Frankfort Regional Medical Center orthopedic surgeons, Joseph Dobner, MD and Dana Soucy, MD, now offer patients requiring hip replacement surgery a new approach with a specially designed hana® table the hospital recently purchased.

The hana® table is a specially designed surgical table that allows for hyperextension, adduction and external rotation of the hip to an extent not possible with conventional tables. While utilizing the table, orthopedic surgeons are able to replace the hip without detachment of the muscles or tendons from the hip or thigh bones.

Approximately 375,000 Americans undergo hip replacement surgery each year. This number is expected to almost double over the next 25 years due in part to the aging of the population. Most hip replacement surgeries are performed to relieve the pain and disability caused by severe arthritis.
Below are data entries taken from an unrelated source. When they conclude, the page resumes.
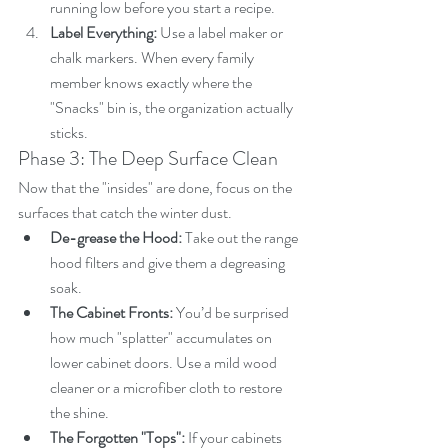
running low before you start a recipe.
Label Everything:
 Use a label maker or 
chalk markers. When every family 
member knows exactly where the 
"Snacks" bin is, the organization actually 
sticks.
Phase 3: The Deep Surface Clean
Now that the "insides" are done, focus on the 
surfaces that catch the winter dust.
De-grease the Hood:
 Take out the range 
hood filters and give them a degreasing 
soak.
The Cabinet Fronts:
 You’d be surprised 
how much "splatter" accumulates on 
lower cabinet doors. Use a mild wood 
cleaner or a microfiber cloth to restore 
the shine.
The Forgotten "Tops":
 If your cabinets 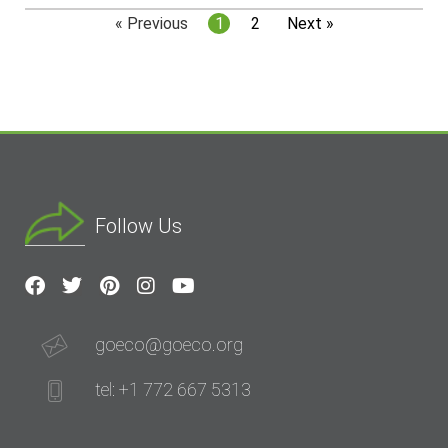
« Previous
1
2
Next »
Follow Us
goeco@goeco.org
tel: +1 772 667 5313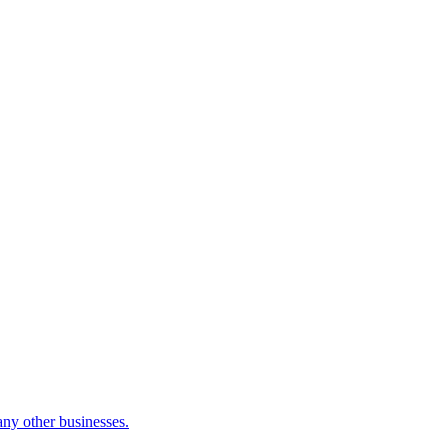
many other businesses.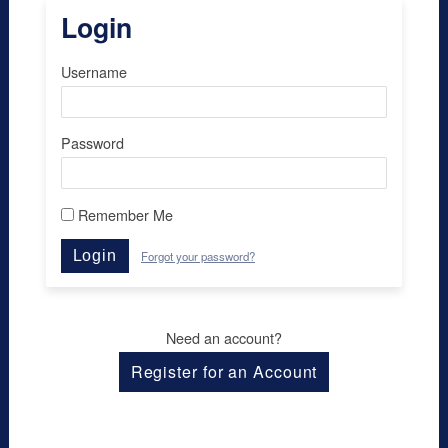
Login
Username
Password
Remember Me
Login
Forgot your password?
Need an account?
Register for an Account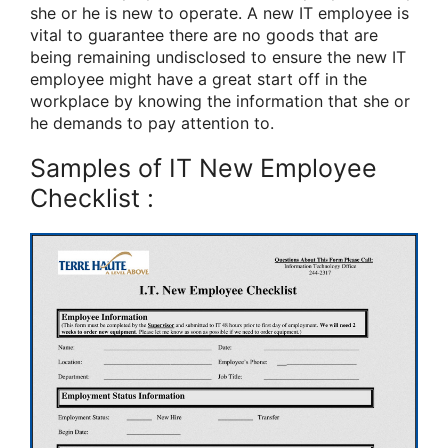
she or he is new to operate. A new IT employee is
vital to guarantee there are no goods that are
being remaining undisclosed to ensure the new IT
employee might have a great start off in the
workplace by knowing the information that she or
he demands to pay attention to.
Samples of IT New Employee
Checklist :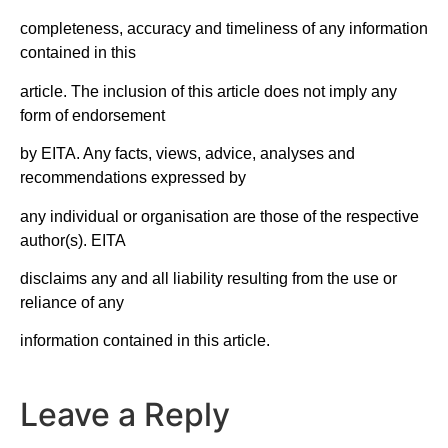
completeness, accuracy and timeliness of any information
contained in this
article. The inclusion of this article does not imply any
form of endorsement
by EITA. Any facts, views, advice, analyses and
recommendations expressed by
any individual or organisation are those of the respective
author(s). EITA
disclaims any and all liability resulting from the use or
reliance of any
information contained in this article.
Leave a Reply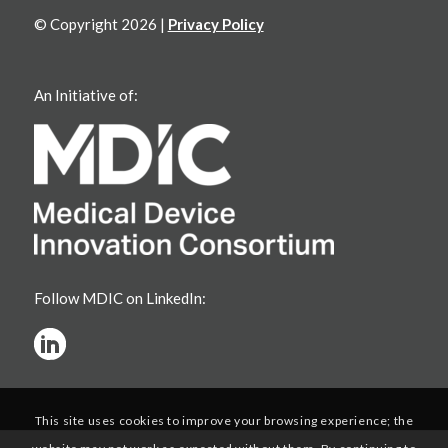
© Copyright 2026 |
Privacy Policy
An Initiative of:
Follow MDIC on LinkedIn:
This site uses cookies to improve your browsing experience; the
"My goal, as an orthopedic surgeon, is to reduce the debilitating pain from the patient’s arthritis and improve their quality of life,” says Dr. Dobner. “Utilizing the anterior approach with high quality hip replacement implants, our patients should expect a more rapid recovery with fewer restrictions.”

With the anterior approach, a small 4 inch incision is made just below and to the outside of the groin. Two muscles are then pushed aside, giving orthopedic surgeons access to the hip socket to perform the replacement. No muscles at any time during the procedure are split or detached. For the patient, that results in a faster recovery, less pain, smaller incision, less blood loss and less scarring.

Patients receiving anterior hip replacement experience none of the precautions related to traditional hip replacement, including no post-operative dislocation precautions, no restriction of post- operative activity, immediate use of normal toilet height, no post-operative abduction pillow (between the knees) required, cross legs as desired, and no shoe lift requirements.

The rehabilitation process is much faster with the anterior approach compared to the traditional posterior approach because the muscles are not traumatized during the anterior approach to the hip. Patients are able to get up and walk with the use of a walker much easier and most progress to a cane within two to three weeks. Most patients are walking independently without the use of a cane with four to five weeks and are able to return to their normal activities shortly thereafter, which is about twice as fast as the traditional posterior approach.

Both Dr. Dobner and Dr. Soucy see patients for hip and other orthopedic conditions at their office in Frankfort.